Extracted records:
==============================

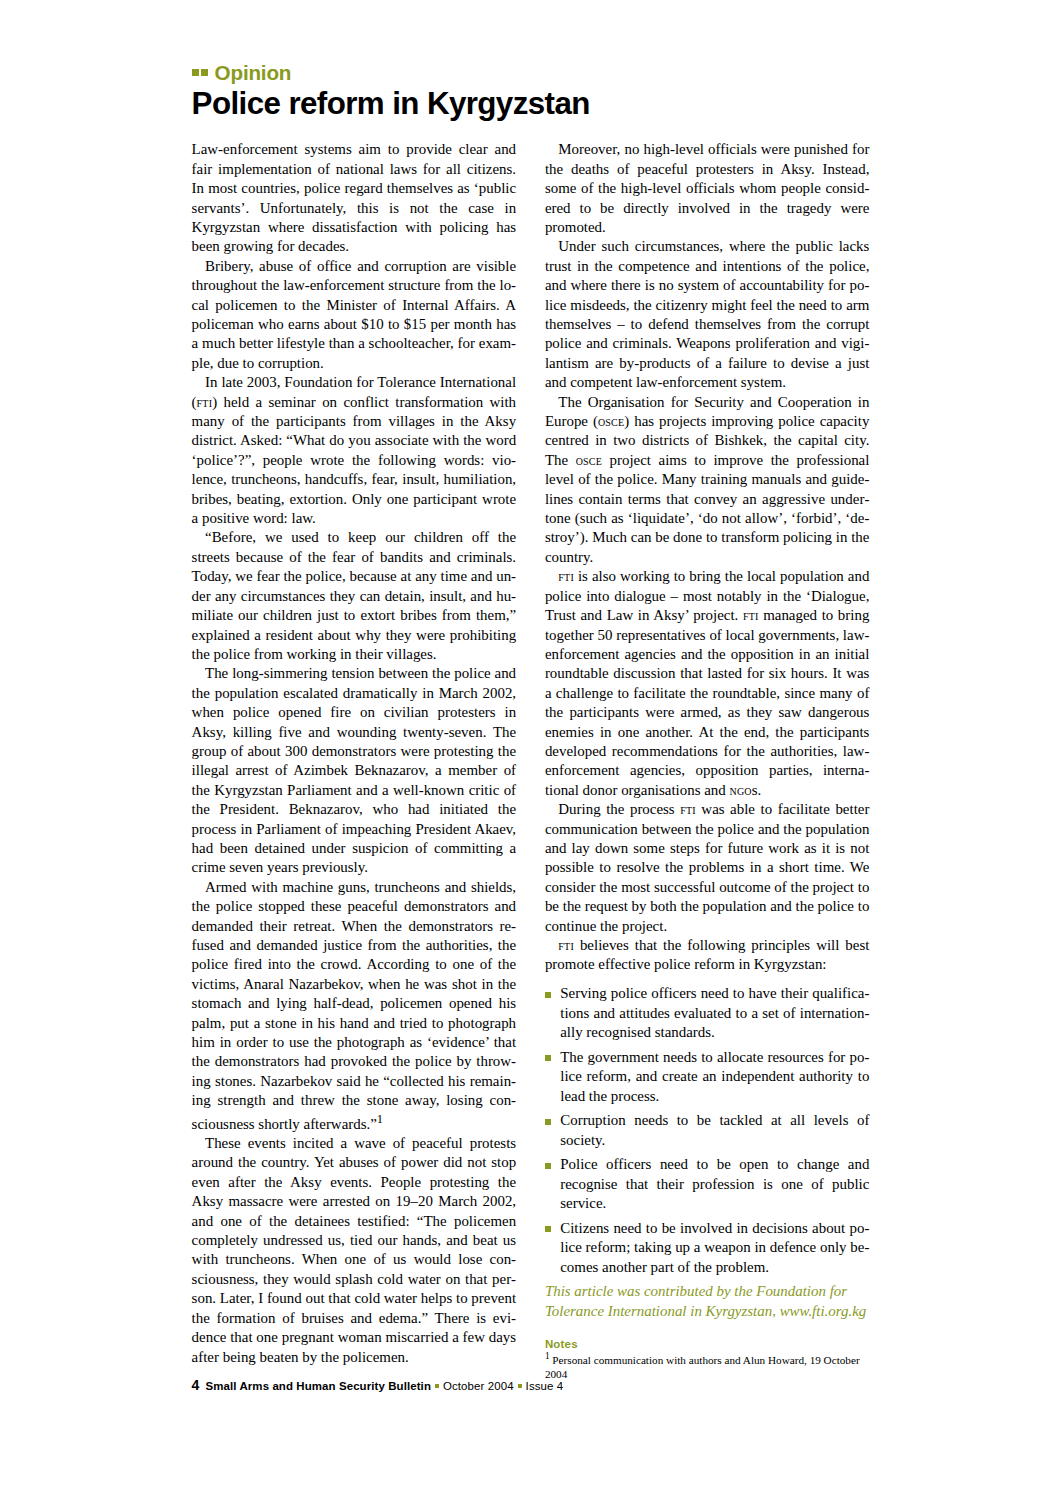Opinion
Police reform in Kyrgyzstan
Law-enforcement systems aim to provide clear and fair implementation of national laws for all citizens. In most countries, police regard themselves as ‘public servants’. Unfortunately, this is not the case in Kyrgyzstan where dissatisfaction with policing has been growing for decades.
Bribery, abuse of office and corruption are visible throughout the law-enforcement structure from the local policemen to the Minister of Internal Affairs. A policeman who earns about $10 to $15 per month has a much better lifestyle than a schoolteacher, for example, due to corruption.
In late 2003, Foundation for Tolerance International (fti) held a seminar on conflict transformation with many of the participants from villages in the Aksy district. Asked: “What do you associate with the word ‘police’?”, people wrote the following words: violence, truncheons, handcuffs, fear, insult, humiliation, bribes, beating, extortion. Only one participant wrote a positive word: law.
“Before, we used to keep our children off the streets because of the fear of bandits and criminals. Today, we fear the police, because at any time and under any circumstances they can detain, insult, and humiliate our children just to extort bribes from them,” explained a resident about why they were prohibiting the police from working in their villages.
The long-simmering tension between the police and the population escalated dramatically in March 2002, when police opened fire on civilian protesters in Aksy, killing five and wounding twenty-seven. The group of about 300 demonstrators were protesting the illegal arrest of Azimbek Beknazarov, a member of the Kyrgyzstan Parliament and a well-known critic of the President. Beknazarov, who had initiated the process in Parliament of impeaching President Akaev, had been detained under suspicion of committing a crime seven years previously.
Armed with machine guns, truncheons and shields, the police stopped these peaceful demonstrators and demanded their retreat. When the demonstrators refused and demanded justice from the authorities, the police fired into the crowd. According to one of the victims, Anaral Nazarbekov, when he was shot in the stomach and lying half-dead, policemen opened his palm, put a stone in his hand and tried to photograph him in order to use the photograph as ‘evidence’ that the demonstrators had provoked the police by throwing stones. Nazarbekov said he “collected his remaining strength and threw the stone away, losing consciousness shortly afterwards.”1
These events incited a wave of peaceful protests around the country. Yet abuses of power did not stop even after the Aksy events. People protesting the Aksy massacre were arrested on 19–20 March 2002, and one of the detainees testified: “The policemen completely undressed us, tied our hands, and beat us with truncheons. When one of us would lose consciousness, they would splash cold water on that person. Later, I found out that cold water helps to prevent the formation of bruises and edema.” There is evidence that one pregnant woman miscarried a few days after being beaten by the policemen.
Moreover, no high-level officials were punished for the deaths of peaceful protesters in Aksy. Instead, some of the high-level officials whom people considered to be directly involved in the tragedy were promoted.
Under such circumstances, where the public lacks trust in the competence and intentions of the police, and where there is no system of accountability for police misdeeds, the citizenry might feel the need to arm themselves – to defend themselves from the corrupt police and criminals. Weapons proliferation and vigilantism are by-products of a failure to devise a just and competent law-enforcement system.
The Organisation for Security and Cooperation in Europe (osce) has projects improving police capacity centred in two districts of Bishkek, the capital city. The osce project aims to improve the professional level of the police. Many training manuals and guidelines contain terms that convey an aggressive undertone (such as ‘liquidate’, ‘do not allow’, ‘forbid’, ‘destroy’). Much can be done to transform policing in the country.
fti is also working to bring the local population and police into dialogue – most notably in the ‘Dialogue, Trust and Law in Aksy’ project. fti managed to bring together 50 representatives of local governments, law-enforcement agencies and the opposition in an initial roundtable discussion that lasted for six hours. It was a challenge to facilitate the roundtable, since many of the participants were armed, as they saw dangerous enemies in one another. At the end, the participants developed recommendations for the authorities, law-enforcement agencies, opposition parties, international donor organisations and ngos.
During the process fti was able to facilitate better communication between the police and the population and lay down some steps for future work as it is not possible to resolve the problems in a short time. We consider the most successful outcome of the project to be the request by both the population and the police to continue the project.
fti believes that the following principles will best promote effective police reform in Kyrgyzstan:
Serving police officers need to have their qualifications and attitudes evaluated to a set of internationally recognised standards.
The government needs to allocate resources for police reform, and create an independent authority to lead the process.
Corruption needs to be tackled at all levels of society.
Police officers need to be open to change and recognise that their profession is one of public service.
Citizens need to be involved in decisions about police reform; taking up a weapon in defence only becomes another part of the problem.
This article was contributed by the Foundation for Tolerance International in Kyrgyzstan, www.fti.org.kg
Notes
1 Personal communication with authors and Alun Howard, 19 October 2004
4 Small Arms and Human Security Bulletin October 2004 Issue 4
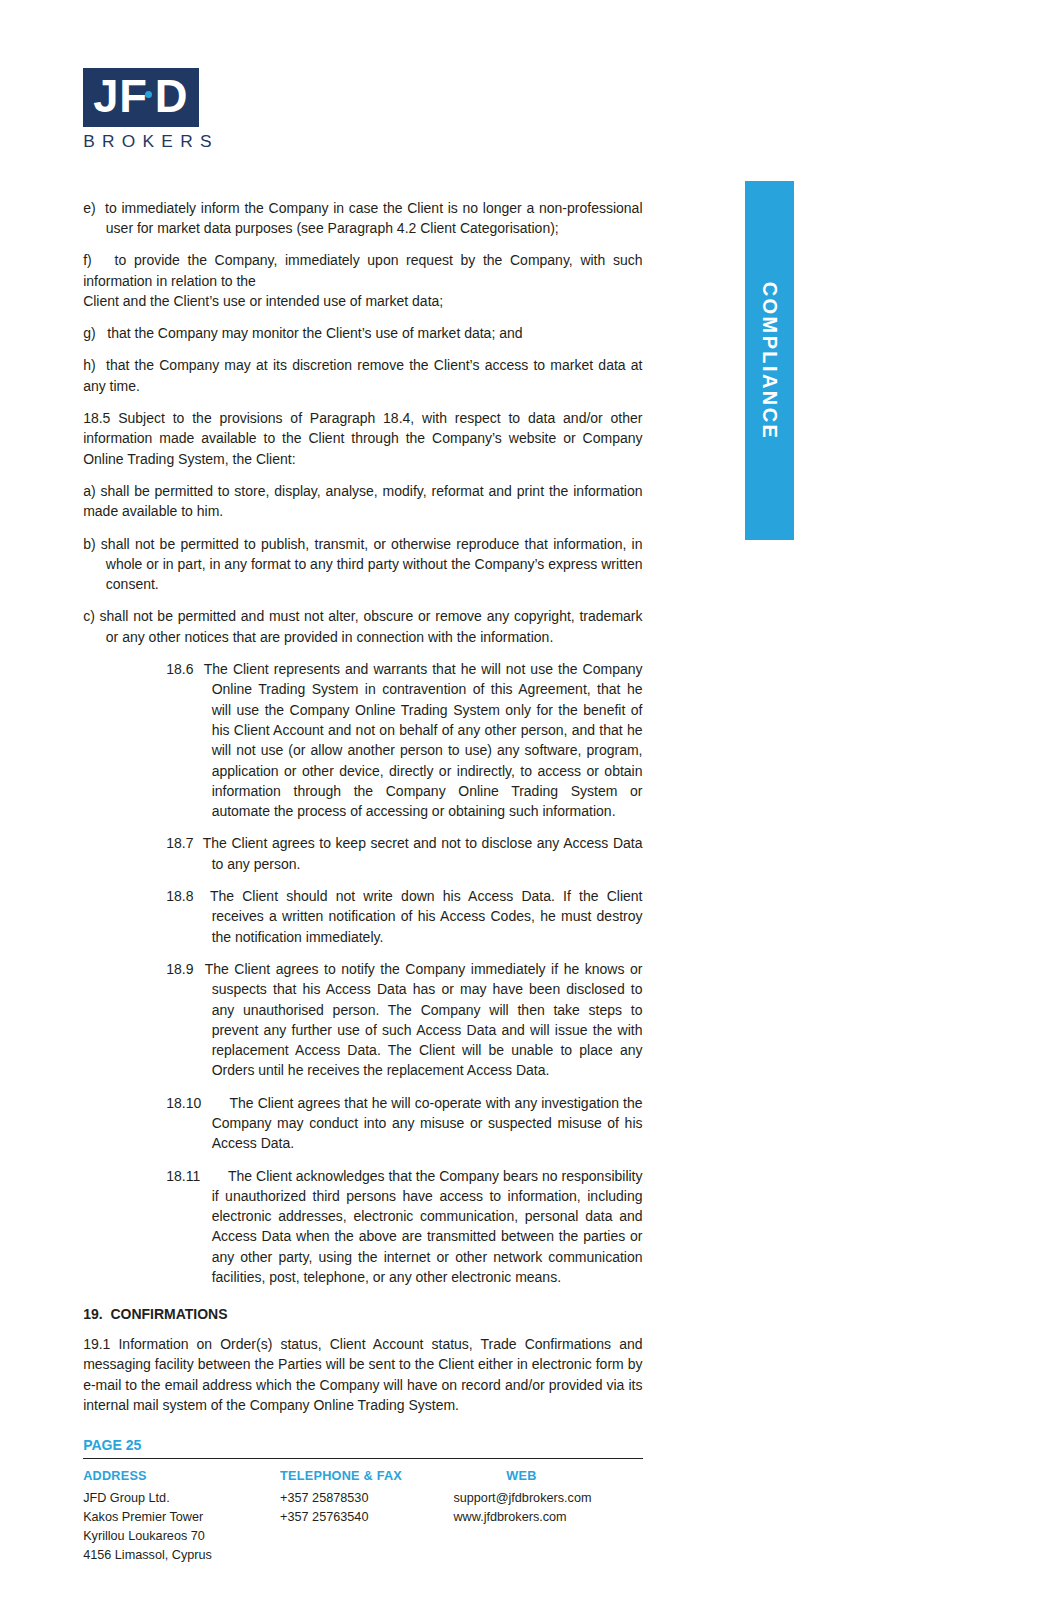COMPLIANCE
JF D
BROKERS
e) to immediately inform the Company in case the Client is no longer a non-professional user for market data purposes (see Paragraph 4.2 Client Categorisation);
f) to provide the Company, immediately upon request by the Company, with such information in relation to the
Client and the Client’s use or intended use of market data;
g) that the Company may monitor the Client’s use of market data; and
h) that the Company may at its discretion remove the Client’s access to market data at any time.
18.5 Subject to the provisions of Paragraph 18.4, with respect to data and/or other information made available to the Client through the Company’s website or Company Online Trading System, the Client:
a) shall be permitted to store, display, analyse, modify, reformat and print the information made available to him.
b) shall not be permitted to publish, transmit, or otherwise reproduce that information, in whole or in part, in any format to any third party without the Company’s express written consent.
c) shall not be permitted and must not alter, obscure or remove any copyright, trademark or any other notices that are provided in connection with the information.
18.6 The Client represents and warrants that he will not use the Company Online Trading System in contravention of this Agreement, that he will use the Company Online Trading System only for the benefit of his Client Account and not on behalf of any other person, and that he will not use (or allow another person to use) any software, program, application or other device, directly or indirectly, to access or obtain information through the Company Online Trading System or automate the process of accessing or obtaining such information.
18.7 The Client agrees to keep secret and not to disclose any Access Data to any person.
18.8 The Client should not write down his Access Data. If the Client receives a written notification of his Access Codes, he must destroy the notification immediately.
18.9 The Client agrees to notify the Company immediately if he knows or suspects that his Access Data has or may have been disclosed to any unauthorised person. The Company will then take steps to prevent any further use of such Access Data and will issue the with replacement Access Data. The Client will be unable to place any Orders until he receives the replacement Access Data.
18.10 The Client agrees that he will co-operate with any investigation the Company may conduct into any misuse or suspected misuse of his Access Data.
18.11 The Client acknowledges that the Company bears no responsibility if unauthorized third persons have access to information, including electronic addresses, electronic communication, personal data and Access Data when the above are transmitted between the parties or any other party, using the internet or other network communication facilities, post, telephone, or any other electronic means.
19. CONFIRMATIONS
19.1 Information on Order(s) status, Client Account status, Trade Confirmations and messaging facility between the Parties will be sent to the Client either in electronic form by e-mail to the email address which the Company will have on record and/or provided via its internal mail system of the Company Online Trading System.
PAGE 25
ADDRESS
JFD Group Ltd.
Kakos Premier Tower
Kyrillou Loukareos 70
4156 Limassol, Cyprus
TELEPHONE & FAX
+357 25878530
+357 25763540
WEB
support@jfdbrokers.com
www.jfdbrokers.com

==============================

For this exercise, return the data above exactly and leave every picture out.

Opinion
Police reform in Kyrgyzstan
Law-enforcement systems aim to provide clear and fair implementation of national laws for all citizens. In most countries, police regard themselves as ‘public servants’. Unfortunately, this is not the case in Kyrgyzstan where dissatisfaction with policing has been growing for decades.
Bribery, abuse of office and corruption are visible throughout the law-enforcement structure from the local policemen to the Minister of Internal Affairs. A policeman who earns about $10 to $15 per month has a much better lifestyle than a schoolteacher, for example, due to corruption.
In late 2003, Foundation for Tolerance International (fti) held a seminar on conflict transformation with many of the participants from villages in the Aksy district. Asked: “What do you associate with the word ‘police’?”, people wrote the following words: violence, truncheons, handcuffs, fear, insult, humiliation, bribes, beating, extortion. Only one participant wrote a positive word: law.
“Before, we used to keep our children off the streets because of the fear of bandits and criminals. Today, we fear the police, because at any time and under any circumstances they can detain, insult, and humiliate our children just to extort bribes from them,” explained a resident about why they were prohibiting the police from working in their villages.
The long-simmering tension between the police and the population escalated dramatically in March 2002, when police opened fire on civilian protesters in Aksy, killing five and wounding twenty-seven. The group of about 300 demonstrators were protesting the illegal arrest of Azimbek Beknazarov, a member of the Kyrgyzstan Parliament and a well-known critic of the President. Beknazarov, who had initiated the process in Parliament of impeaching President Akaev, had been detained under suspicion of committing a crime seven years previously.
Armed with machine guns, truncheons and shields, the police stopped these peaceful demonstrators and demanded their retreat. When the demonstrators refused and demanded justice from the authorities, the police fired into the crowd. According to one of the victims, Anaral Nazarbekov, when he was shot in the stomach and lying half-dead, policemen opened his palm, put a stone in his hand and tried to photograph him in order to use the photograph as ‘evidence’ that the demonstrators had provoked the police by throwing stones. Nazarbekov said he “collected his remaining strength and threw the stone away, losing consciousness shortly afterwards.”1
These events incited a wave of peaceful protests around the country. Yet abuses of power did not stop even after the Aksy events. People protesting the Aksy massacre were arrested on 19–20 March 2002, and one of the detainees testified: “The policemen completely undressed us, tied our hands, and beat us with truncheons. When one of us would lose consciousness, they would splash cold water on that person. Later, I found out that cold water helps to prevent the formation of bruises and edema.” There is evidence that one pregnant woman miscarried a few days after being beaten by the policemen.
Moreover, no high-level officials were punished for the deaths of peaceful protesters in Aksy. Instead, some of the high-level officials whom people considered to be directly involved in the tragedy were promoted.
Under such circumstances, where the public lacks trust in the competence and intentions of the police, and where there is no system of accountability for police misdeeds, the citizenry might feel the need to arm themselves – to defend themselves from the corrupt police and criminals. Weapons proliferation and vigilantism are by-products of a failure to devise a just and competent law-enforcement system.
The Organisation for Security and Cooperation in Europe (osce) has projects improving police capacity centred in two districts of Bishkek, the capital city. The osce project aims to improve the professional level of the police. Many training manuals and guidelines contain terms that convey an aggressive undertone (such as ‘liquidate’, ‘do not allow’, ‘forbid’, ‘destroy’). Much can be done to transform policing in the country.
fti is also working to bring the local population and police into dialogue – most notably in the ‘Dialogue, Trust and Law in Aksy’ project. fti managed to bring together 50 representatives of local governments, law-enforcement agencies and the opposition in an initial roundtable discussion that lasted for six hours. It was a challenge to facilitate the roundtable, since many of the participants were armed, as they saw dangerous enemies in one another. At the end, the participants developed recommendations for the authorities, law-enforcement agencies, opposition parties, international donor organisations and ngos.
During the process fti was able to facilitate better communication between the police and the population and lay down some steps for future work as it is not possible to resolve the problems in a short time. We consider the most successful outcome of the project to be the request by both the population and the police to continue the project.
fti believes that the following principles will best promote effective police reform in Kyrgyzstan:
Serving police officers need to have their qualifications and attitudes evaluated to a set of internationally recognised standards.
The government needs to allocate resources for police reform, and create an independent authority to lead the process.
Corruption needs to be tackled at all levels of society.
Police officers need to be open to change and recognise that their profession is one of public service.
Citizens need to be involved in decisions about police reform; taking up a weapon in defence only becomes another part of the problem.
This article was contributed by the Foundation for Tolerance International in Kyrgyzstan, www.fti.org.kg
Notes
1 Personal communication with authors and Alun Howard, 19 October 2004
4 Small Arms and Human Security Bulletin October 2004 Issue 4
COMPLIANCE
JF D
BROKERS
e) to immediately inform the Company in case the Client is no longer a non-professional user for market data purposes (see Paragraph 4.2 Client Categorisation);
f) to provide the Company, immediately upon request by the Company, with such information in relation to the
Client and the Client’s use or intended use of market data;
g) that the Company may monitor the Client’s use of market data; and
h) that the Company may at its discretion remove the Client’s access to market data at any time.
18.5 Subject to the provisions of Paragraph 18.4, with respect to data and/or other information made available to the Client through the Company’s website or Company Online Trading System, the Client:
a) shall be permitted to store, display, analyse, modify, reformat and print the information made available to him.
b) shall not be permitted to publish, transmit, or otherwise reproduce that information, in whole or in part, in any format to any third party without the Company’s express written consent.
c) shall not be permitted and must not alter, obscure or remove any copyright, trademark or any other notices that are provided in connection with the information.
18.6 The Client represents and warrants that he will not use the Company Online Trading System in contravention of this Agreement, that he will use the Company Online Trading System only for the benefit of his Client Account and not on behalf of any other person, and that he will not use (or allow another person to use) any software, program, application or other device, directly or indirectly, to access or obtain information through the Company Online Trading System or automate the process of accessing or obtaining such information.
18.7 The Client agrees to keep secret and not to disclose any Access Data to any person.
18.8 The Client should not write down his Access Data. If the Client receives a written notification of his Access Codes, he must destroy the notification immediately.
18.9 The Client agrees to notify the Company immediately if he knows or suspects that his Access Data has or may have been disclosed to any unauthorised person. The Company will then take steps to prevent any further use of such Access Data and will issue the with replacement Access Data. The Client will be unable to place any Orders until he receives the replacement Access Data.
18.10 The Client agrees that he will co-operate with any investigation the Company may conduct into any misuse or suspected misuse of his Access Data.
18.11 The Client acknowledges that the Company bears no responsibility if unauthorized third persons have access to information, including electronic addresses, electronic communication, personal data and Access Data when the above are transmitted between the parties or any other party, using the internet or other network communication facilities, post, telephone, or any other electronic means.
19. CONFIRMATIONS
19.1 Information on Order(s) status, Client Account status, Trade Confirmations and messaging facility between the Parties will be sent to the Client either in electronic form by e-mail to the email address which the Company will have on record and/or provided via its internal mail system of the Company Online Trading System.
PAGE 25
ADDRESS
JFD Group Ltd.
Kakos Premier Tower
Kyrillou Loukareos 70
4156 Limassol, Cyprus
TELEPHONE & FAX
+357 25878530
+357 25763540
WEB
support@jfdbrokers.com
www.jfdbrokers.com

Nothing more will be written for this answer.